Les actions de protection rapprochée ont évolué au fil des années en France. Dans les années 1950, l’observation des chauves–souris était surtout réalisée par les spéléologues arpentant les grottes, et certains en profitaient pour baguer les animaux. Mais ceux-ci étaient parfois blessés et le suivi n’était pas forcément rigoureux. À partir des années 1980, les actions de préservation des sites ont -commencé et l’intérêt des naturalistes pour les chauves-souris n’a cessé de grandir. Protéger leurs gîtes est devenu une priorité. En 2006, le Groupe mammalogique breton (GMB) lance l’opération Refuges pour chauves-souris, afin de signer avec les propriétaires une convention de gestion des parcs, jardins ou édifices qui hébergent des chauves-souris ou leur sont favorables. « Nous préférons expliquer et convaincre plutôt que d’imposer, pour créer des liens avec des particuliers, des collectivités ou des associations et ainsi préserver des espaces variés : des bâtiments comme les granges, les églises, les parcs, les ponts, etc. » complète Lucie Golfier, volontaire en service civique au GMB, qui a recensé 221 refuges dans toute la Bretagne, abritant vingt et une espèces sur les trente-cinq que compte l’Hexagone.

Des oasis de tranquillité vitales aujourd’hui, alors que les menaces s’accumulent.
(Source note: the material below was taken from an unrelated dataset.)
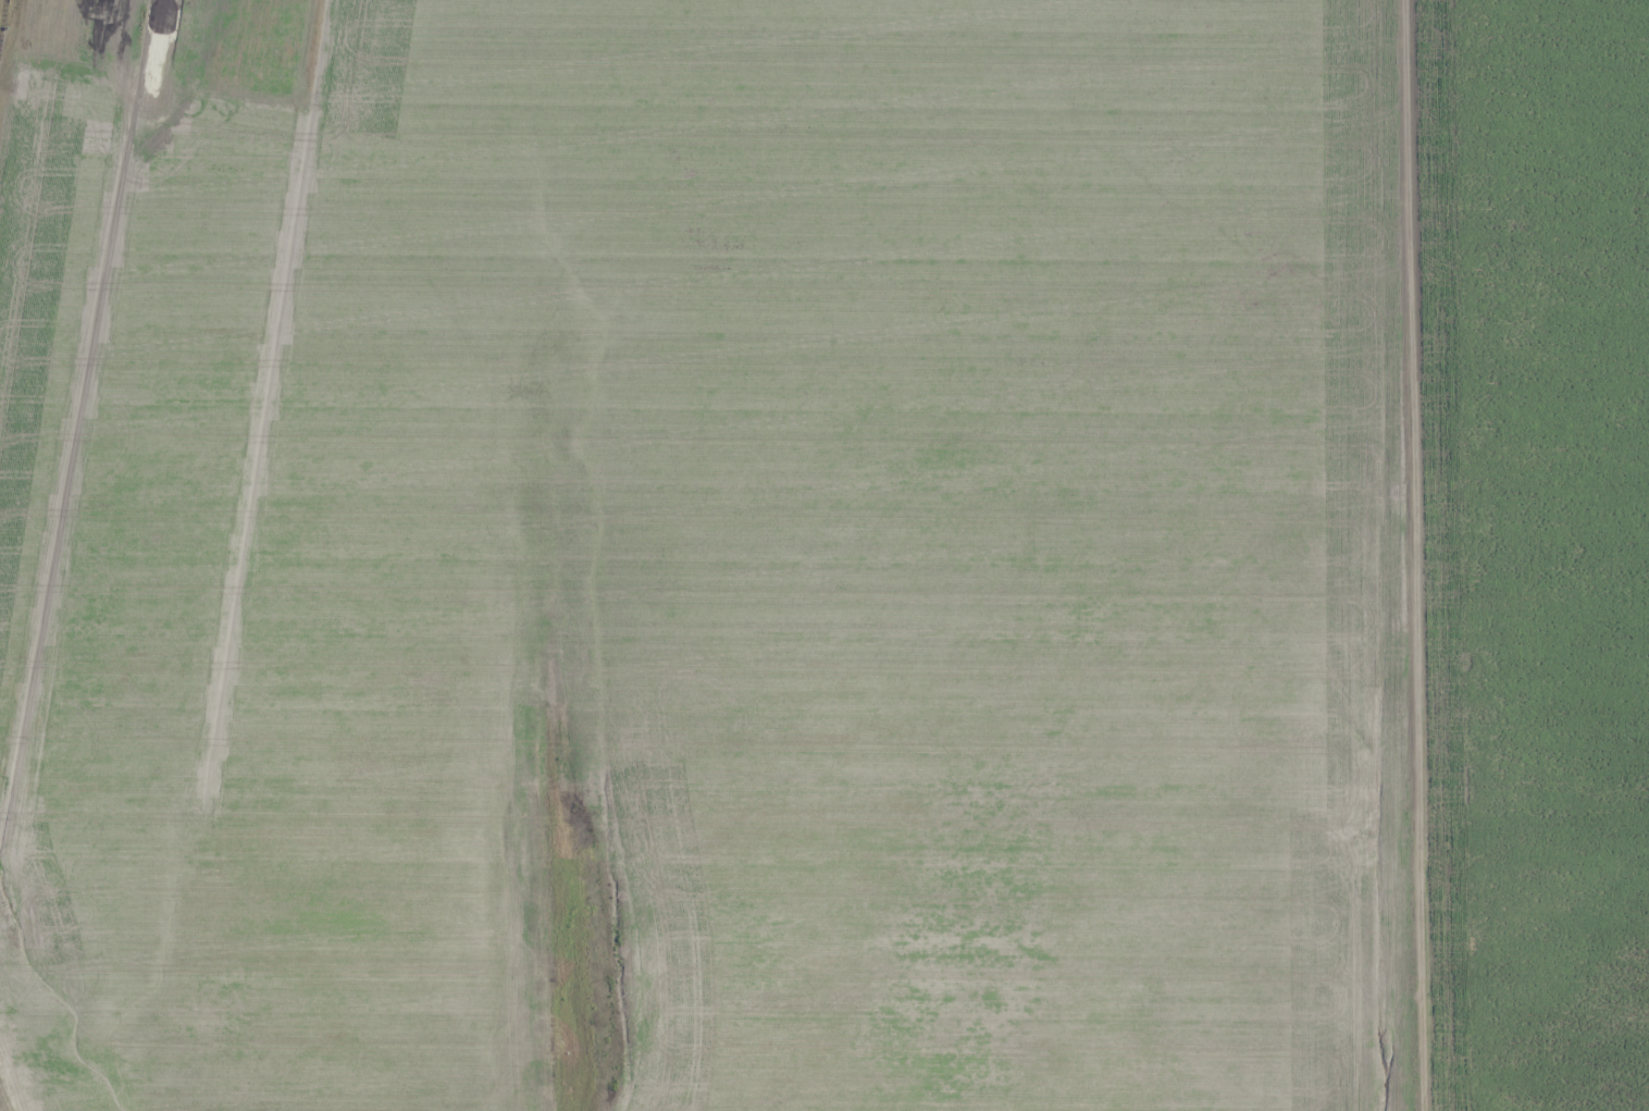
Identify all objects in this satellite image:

Les effectifs de chauves-souris déclinent depuis plusieurs décennies en France : en juillet 2020, le programme Vigie-Chiro du MNHN a montré que, sur les six espèces communes dont les données d’observations sont suffisantes pour déterminer des tendances, trois sont dans un « état critique flagrant » : la sérotine commune a perdu 30 % de ses effectifs, la pipistrelle de Nathusius 46 %, et la noctule commune 88 %. « En Europe, les changements des milieux liés à l’intensification de l’agriculture et à l’urbanisation menacent vraiment les chauves-souris : à la fois leur nombre et la diversité des espèces. Les pesticides jouent sûrement un rôle mais, pour le moment, nous n’arrivons pas à bien le cerner, détaille Jean-François Julien. Une seule espèce profite à mort de l’agriculture intensive, c’est le vampire en Amérique tropicale, qui se nourrit de sang, sur le bétail. » Sans oublier les éclairages artificiels, les autoroutes, les éoliennes, la monoculture et l’uniformisation des paysages agricoles. D’où la nécessité de replanter des haies, de lutter contre la pollution lumineuse et de sécuriser des corridors écologiques pour les déplacements de ces animaux.
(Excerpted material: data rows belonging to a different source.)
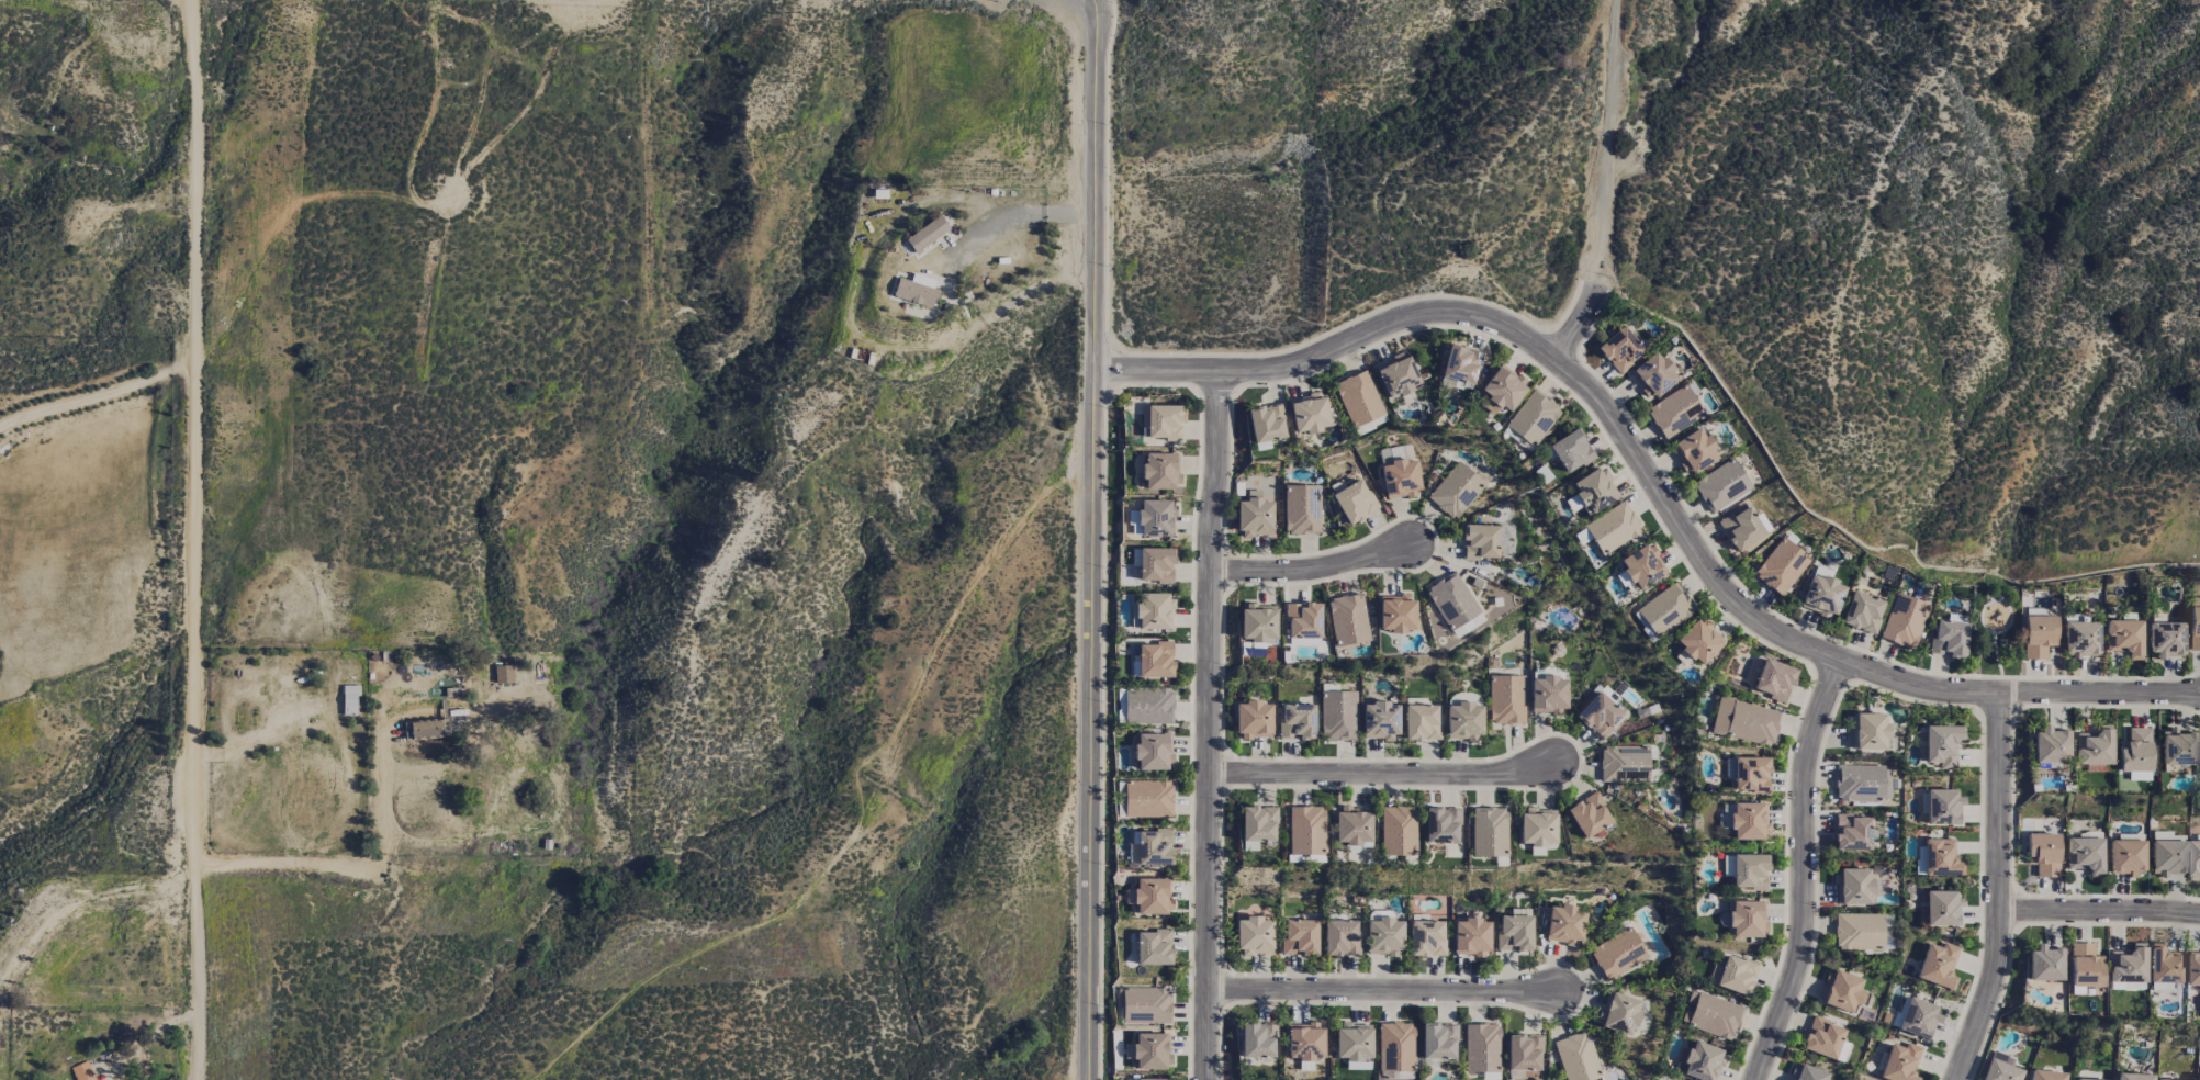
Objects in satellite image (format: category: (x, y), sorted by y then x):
road: (1606, 143)
road: (1009, 217)
building: (926, 234)
building: (914, 292)
road: (1577, 325)
building: (1619, 349)
building: (1459, 366)
building: (1652, 375)
building: (1396, 376)
building: (1502, 387)
building: (1357, 398)
building: (1674, 411)
building: (1308, 412)
building: (1531, 417)
building: (1161, 422)
building: (1266, 423)
building: (1369, 424)
building: (1570, 450)
building: (1693, 450)
building: (1160, 470)
building: (1399, 475)
road: (1649, 480)
building: (1721, 485)
building: (1455, 490)
building: (1593, 490)
building: (1353, 501)
building: (1301, 509)
building: (1254, 516)
building: (1156, 518)
building: (1611, 527)
building: (1742, 530)
road: (1093, 539)
road: (194, 540)
building: (1479, 542)
building: (1155, 565)
building: (1642, 566)
building: (1781, 566)
road: (1309, 569)
building: (1821, 593)
building: (1451, 600)
building: (1665, 609)
building: (1153, 611)
building: (1862, 612)
building: (1396, 613)
building: (1347, 619)
building: (1303, 620)
building: (1903, 620)
building: (1258, 623)
building: (2194, 624)
building: (2038, 635)
building: (2123, 636)
building: (2080, 638)
building: (1948, 639)
building: (2166, 639)
building: (1698, 641)
building: (1155, 659)
building: (503, 674)
building: (1773, 680)
building: (1548, 695)
building: (1505, 699)
building: (350, 700)
building: (1120, 705)
building: (1148, 705)
building: (1599, 714)
building: (1338, 715)
building: (1253, 719)
building: (1379, 720)
building: (1296, 721)
building: (1463, 721)
building: (1744, 721)
building: (1421, 722)
road: (1209, 725)
building: (429, 728)
building: (1868, 731)
building: (2093, 746)
building: (2176, 747)
building: (2134, 750)
building: (1153, 751)
building: (1623, 763)
road: (1380, 774)
building: (1750, 774)
building: (2136, 776)
building: (1862, 782)
building: (1148, 798)
building: (1942, 806)
building: (1588, 814)
building: (1748, 820)
building: (1257, 823)
building: (1351, 825)
building: (1441, 825)
building: (1537, 826)
building: (1305, 830)
building: (1397, 830)
building: (1488, 832)
building: (1851, 832)
building: (2043, 853)
building: (2085, 854)
building: (2167, 857)
building: (1937, 858)
building: (2194, 860)
road: (329, 865)
building: (1727, 865)
building: (1749, 871)
road: (1802, 872)
building: (1852, 886)
road: (1999, 891)
building: (1149, 895)
building: (1941, 908)
road: (2099, 912)
building: (1746, 919)
building: (1564, 925)
building: (1858, 931)
building: (1514, 932)
building: (1253, 936)
building: (1384, 936)
building: (1299, 937)
building: (1341, 937)
building: (1470, 937)
building: (1426, 938)
building: (1153, 947)
building: (1617, 953)
building: (2044, 963)
building: (2127, 964)
building: (1937, 965)
building: (2084, 965)
building: (2166, 965)
building: (2194, 968)
building: (1733, 974)
building: (2160, 986)
building: (1841, 991)
road: (1385, 993)
building: (1144, 1005)
building: (1619, 1012)
building: (1711, 1015)
building: (1918, 1019)
building: (1822, 1038)
building: (1257, 1039)
building: (1437, 1040)
building: (1303, 1041)
building: (1352, 1041)
building: (1395, 1047)
building: (1481, 1048)
building: (1841, 1051)
building: (1523, 1052)
building: (1577, 1057)
building: (2001, 1057)
building: (1700, 1062)
building: (1899, 1062)
building: (1356, 1065)
building: (83, 1071)
building: (1999, 1071)
building: (2046, 1075)
building: (2133, 1076)
building: (2199, 1078)
building: (1155, 1079)
building: (2082, 1079)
Si, en France, les chauves-souris sont toutes protégées depuis la loi de 1976 relative à la protection de la nature, il vaut mieux, parfois, redoubler de prudence. Et l’argent demeure le nerf de la guerre. Dans l’Ain, la Ligue de protection des oiseaux (LPO) est devenue propriétaire, en octobre 2020, du site de la Sabla, ancienne carrière dont les grottes et les bâtiments accueillent depuis des années des colonies de grands rhinolophes, de murins à oreilles échancrées, de mini-optères de Schreibers… « La partie souterraine est favorable pour la période d’hibernation, car les chauves-souris ont besoin d’une température stable au-dessus de 0 °C et d’humidité pour éviter que leur peau et leurs ailes se dessèchent. Les anciens bâtiments accueillent plutôt les femelles durant l’été pour la mise bas et les premiers jours des jeunes chauves-souris », décrivent Lucie Defernez et Robin Letscher, de la LPO de l’Ain.
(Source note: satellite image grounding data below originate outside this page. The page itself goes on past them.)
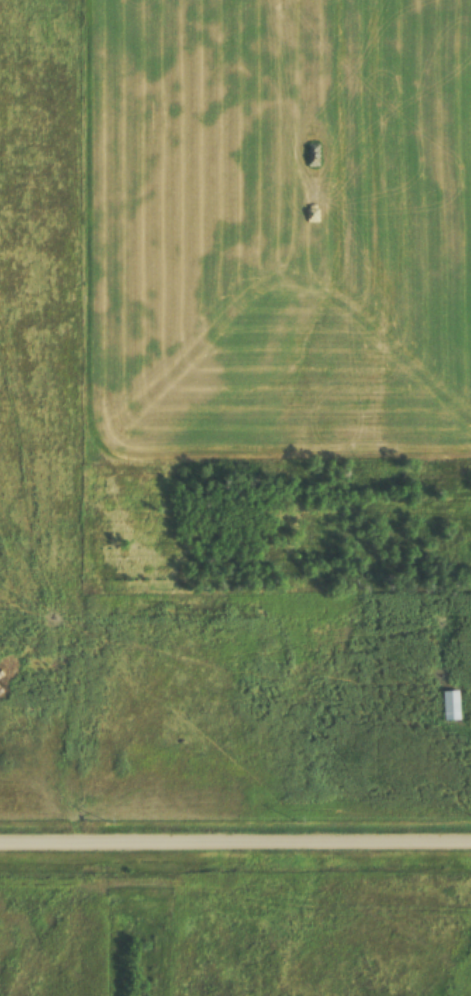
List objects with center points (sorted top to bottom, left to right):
building: (449, 707)
road: (235, 835)

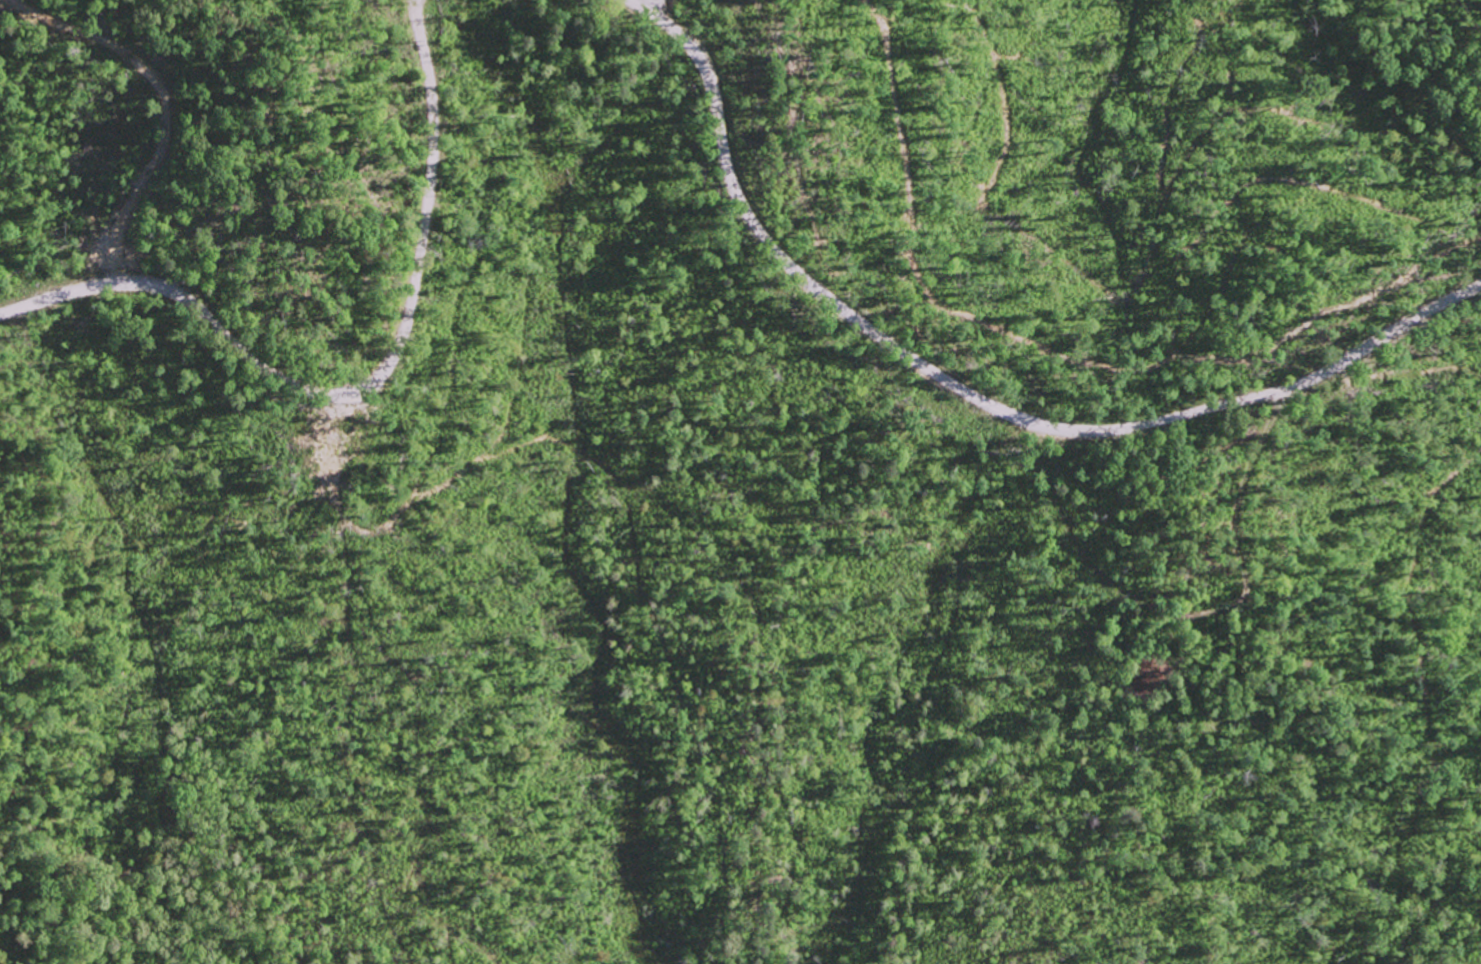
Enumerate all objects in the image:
road: (163, 105)
road: (364, 385)
road: (973, 394)
road: (1086, 625)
En 2016, le site industriel a été racheté par un entrepreneur qui voulait réhabiliter les bâtiments. Craignant pour les chauves-souris, la LPO a racheté la parcelle pour 60 000 euros, opération financée à 80 % par la région et le département, le reste par des dons de citoyens. « Nous avons été soutenus pour cette opération, mais nous entendons encore des remarques comme “elles iront ailleurs !”, “elles sont mignonnes mais pas chez nous !”, racontent les membres de la LPO. À force de pédagogie, on parvient à évacuer la peur, la méconnaissance, et à prouver que la cohabitation entre humains et chauves-souris est possible. »

(1) Plus précisément la chauve-souris rhinolophe, originaire de la province chinoise du Yunnan.

(2) « Ne tirez pas sur les chauves-souris ! », Jean-François Silvain, FRB, février 2020.